Unit SCRAM Code RX CRIT Initial PWR Initial RX Mode Current PWR Current RX Mode
2 A/R Y 100 Power Operation 0 Hot Standby

Event Text

UNUSUAL EVENT DECLARED DUE TO FIRE ALARM IN CONTAINMENT NOT VERIFIED WITHIN 15 MINUTES

"Unusual Event HU2.1 declared at 1318 [CST]. A fire alarm was received in unit 2 containment at 1307 [CST]. Due to the location of the alarm, personnel were unable to verify the status within 15 minutes. At 1343 [CST], the fire alarm in containment cleared. This alarm came in shortly after a unit 2 reactor trip. The reactor trip was due to a turbine trip. Decay heat removal is via forced circulation with aux feed and steam dumps providing secondary cooling. Offsite power remains available."

The reactor trip was uncomplicated and all control rods inserted. 25B feedwater heater relief valve lifted and has reseated. No offsite assistance was requested.

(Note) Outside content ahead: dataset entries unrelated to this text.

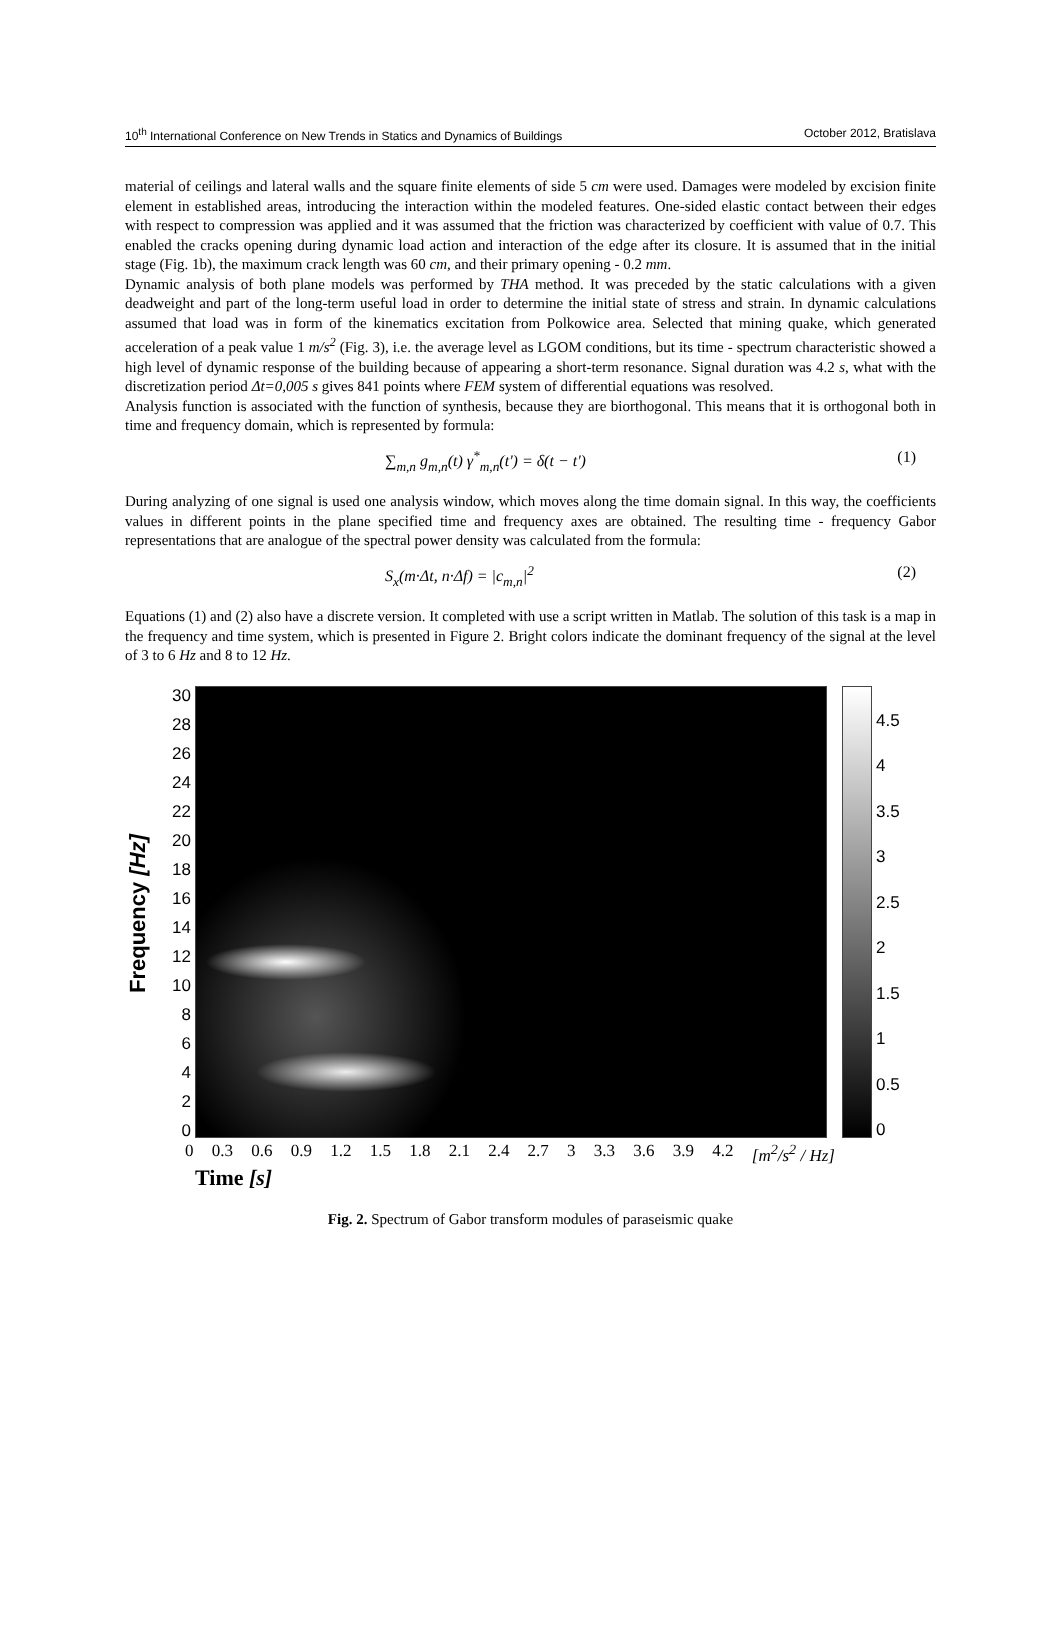10<sup>th</sup> International Conference on New Trends in Statics and Dynamics of Buildings October 2012, Bratislava
material of ceilings and lateral walls and the square finite elements of side 5 cm were used. Damages were modeled by excision finite element in established areas, introducing the interaction within the modeled features. One-sided elastic contact between their edges with respect to compression was applied and it was assumed that the friction was characterized by coefficient with value of 0.7. This enabled the cracks opening during dynamic load action and interaction of the edge after its closure. It is assumed that in the initial stage (Fig. 1b), the maximum crack length was 60 cm, and their primary opening - 0.2 mm.
Dynamic analysis of both plane models was performed by THA method. It was preceded by the static calculations with a given deadweight and part of the long-term useful load in order to determine the initial state of stress and strain. In dynamic calculations assumed that load was in form of the kinematics excitation from Polkowice area. Selected that mining quake, which generated acceleration of a peak value 1 m/s<sup>2</sup> (Fig. 3), i.e. the average level as LGOM conditions, but its time - spectrum characteristic showed a high level of dynamic response of the building because of appearing a short-term resonance. Signal duration was 4.2 s, what with the discretization period Δt=0,005 s gives 841 points where FEM system of differential equations was resolved.
Analysis function is associated with the function of synthesis, because they are biorthogonal. This means that it is orthogonal both in time and frequency domain, which is represented by formula:
∑<sub>m,n</sub> g<sub>m,n</sub>(t) γ<sup>*</sup><sub>m,n</sub>(t') = δ(t − t') (1)
During analyzing of one signal is used one analysis window, which moves along the time domain signal. In this way, the coefficients values in different points in the plane specified time and frequency axes are obtained. The resulting time - frequency Gabor representations that are analogue of the spectral power density was calculated from the formula:
S<sub>x</sub>(m·Δt, n·Δf) = |c<sub>m,n</sub>|<sup>2</sup> (2)
Equations (1) and (2) also have a discrete version. It completed with use a script written in Matlab. The solution of this task is a map in the frequency and time system, which is presented in Figure 2. Bright colors indicate the dominant frequency of the signal at the level of 3 to 6 Hz and 8 to 12 Hz.
Frequency [Hz]
30
28
26
24
22
20
18
16
14
12
10
86420
4.5
4
3.5
3
2.5
2
1.5
1
0.5
0
0 0.3 0.6 0.9 1.2 1.5 1.8 2.1 2.4 2.7 3 3.3 3.6 3.9 4.2 [m<sup>2</sup>/s<sup>2</sup> / Hz]
Time [s]
Fig. 2. Spectrum of Gabor transform modules of paraseismic quake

The licensee has notified the NRC Resident Inspector. State and local authorities were notified.

* * * UPDATE ON 12/17/2015 AT 1734 EST FROM TOM HOLT TO DONG PARK * * *

"The licensee terminated the NOUE [Notification of Unusual Event] at 1450 CST. The basis for the termination was determination that there was no smoke or fire in the Unit 2 containment observed during containment entry.

"NRC Resident Inspectors were notified. State and local governments were notified. The health and safety of the public was not at risk."

Notified the R3DO (Valos), NRR EO (Morris), IRD (Grant), DHS SWO, FEMA Ops enter, and NICC Watch Officer. E-mailed FEMA NWC and Nuclear SSA.